Turbo has shaft play. Car is still smoking, but its more oily smoke. Heavy blue cloud. Leaning towards turbo seals being shot, as you all suggested. Its either a VERY good knockoff, or an actual 16g. Had TD05H cast into the side of the housing, but nothing else (no serial number tag that I saw).

Fuel trims are 226 low, 164 mid, and 164 high via Palm'n'Stein. Running 36ish on the AFR via palm'n'stein. Pig rich :( Any ideas?

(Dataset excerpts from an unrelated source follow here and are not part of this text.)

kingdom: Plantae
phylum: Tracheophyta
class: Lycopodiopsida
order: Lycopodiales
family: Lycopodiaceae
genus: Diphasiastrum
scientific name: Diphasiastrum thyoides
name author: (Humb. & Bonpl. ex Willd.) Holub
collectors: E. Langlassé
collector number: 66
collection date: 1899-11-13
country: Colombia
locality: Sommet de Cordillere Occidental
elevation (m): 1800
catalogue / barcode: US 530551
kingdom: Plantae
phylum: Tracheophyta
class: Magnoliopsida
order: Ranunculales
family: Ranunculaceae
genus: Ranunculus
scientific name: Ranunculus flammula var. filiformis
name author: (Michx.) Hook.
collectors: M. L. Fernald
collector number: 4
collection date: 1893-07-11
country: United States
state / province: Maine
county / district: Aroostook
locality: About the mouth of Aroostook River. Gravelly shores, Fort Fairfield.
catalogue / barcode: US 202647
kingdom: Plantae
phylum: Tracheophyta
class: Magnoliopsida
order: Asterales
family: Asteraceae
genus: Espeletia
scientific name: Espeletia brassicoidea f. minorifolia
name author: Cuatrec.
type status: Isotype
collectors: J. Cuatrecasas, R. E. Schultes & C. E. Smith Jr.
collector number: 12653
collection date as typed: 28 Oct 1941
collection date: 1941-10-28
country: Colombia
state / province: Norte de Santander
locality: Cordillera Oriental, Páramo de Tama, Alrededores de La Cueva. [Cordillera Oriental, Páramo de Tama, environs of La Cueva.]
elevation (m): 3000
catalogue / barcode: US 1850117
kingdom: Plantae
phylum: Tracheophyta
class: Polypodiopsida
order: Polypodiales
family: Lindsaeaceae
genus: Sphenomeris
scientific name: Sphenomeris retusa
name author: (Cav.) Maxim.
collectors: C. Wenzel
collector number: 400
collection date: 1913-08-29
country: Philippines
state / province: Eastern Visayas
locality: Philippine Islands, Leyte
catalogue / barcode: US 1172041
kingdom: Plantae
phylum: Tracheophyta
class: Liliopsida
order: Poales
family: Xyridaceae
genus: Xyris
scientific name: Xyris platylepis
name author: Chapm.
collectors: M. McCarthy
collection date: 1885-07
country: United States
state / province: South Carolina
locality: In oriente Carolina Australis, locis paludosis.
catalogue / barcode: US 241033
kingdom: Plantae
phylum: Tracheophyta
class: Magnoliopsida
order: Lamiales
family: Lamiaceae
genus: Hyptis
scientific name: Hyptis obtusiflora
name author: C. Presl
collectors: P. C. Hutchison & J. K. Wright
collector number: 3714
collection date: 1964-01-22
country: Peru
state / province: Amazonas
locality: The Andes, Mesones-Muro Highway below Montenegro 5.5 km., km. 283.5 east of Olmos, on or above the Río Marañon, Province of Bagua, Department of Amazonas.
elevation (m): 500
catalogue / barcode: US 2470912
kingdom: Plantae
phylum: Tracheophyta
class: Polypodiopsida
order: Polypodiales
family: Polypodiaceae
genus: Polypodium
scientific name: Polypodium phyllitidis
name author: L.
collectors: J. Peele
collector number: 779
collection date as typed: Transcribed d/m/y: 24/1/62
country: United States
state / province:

Made an offer of $950. He's going to get back to me this weekend and let me know, but I doubt he is going to take it. Was I right in offering that much do you guys think? I see about 2k worth of parts and labor that still needs done with it, and about 500 or so just to get it semi reliable (running low boost til I get the exhaust done). I'm thinking it was a fair offer.
 
Tuning get a wideband and a datalogger if you dont already, my car ran with t he maft but no way to tune it until i got the datalogger and palm.
 
I have a datalogger already. Picked one up from Eric over at 1glink.com. Also have an SAFC II that I picked up yesterday, and am hoping to be able to go and get the MAF translator I just won yesterday on ebay here in the next few days. I figure I'll use the MAF-T to get a good base tune on the car so I can at least drive it back home, then I have someone local that is willing to help me fine tune it using the SAFC.
 
you can install the maft and run just fine like any other car without a tune. safc for fine tuning but i never got into that thing the maft worked out fine, datalogger is a awesome for me, and the wideband is a must for turbocharged cars. When you tune its for knock, less is better whats when it comes in handy. wideband and a way to tune the air fuel mixture, so you dont run lean. I did my car ass backwards, now im good.
 
Wideband is a planned upgrade when I do the exhaust in the spring, IF I get the car that is. The owner prior to the current one did things ass backwards and slapped a turbo on first chance he got, without upgrading anything else (besides UICP and BOV) it seems. Current owner put in the Dejon piping, large FMIC, 4 row (?) aluminum radiator, Faze boost gauge, and most of the other correct mods.

First thing I plan on doing with the car if I get it is to hook up the aftermarket fans that came with it. Then its a new turbo, followed by gas gauge repair and a basic MAFT tune. Then from there its just a matter of tune up items (plugs, wires) and the other maintenence items that need done (rear pads/rotors, etc).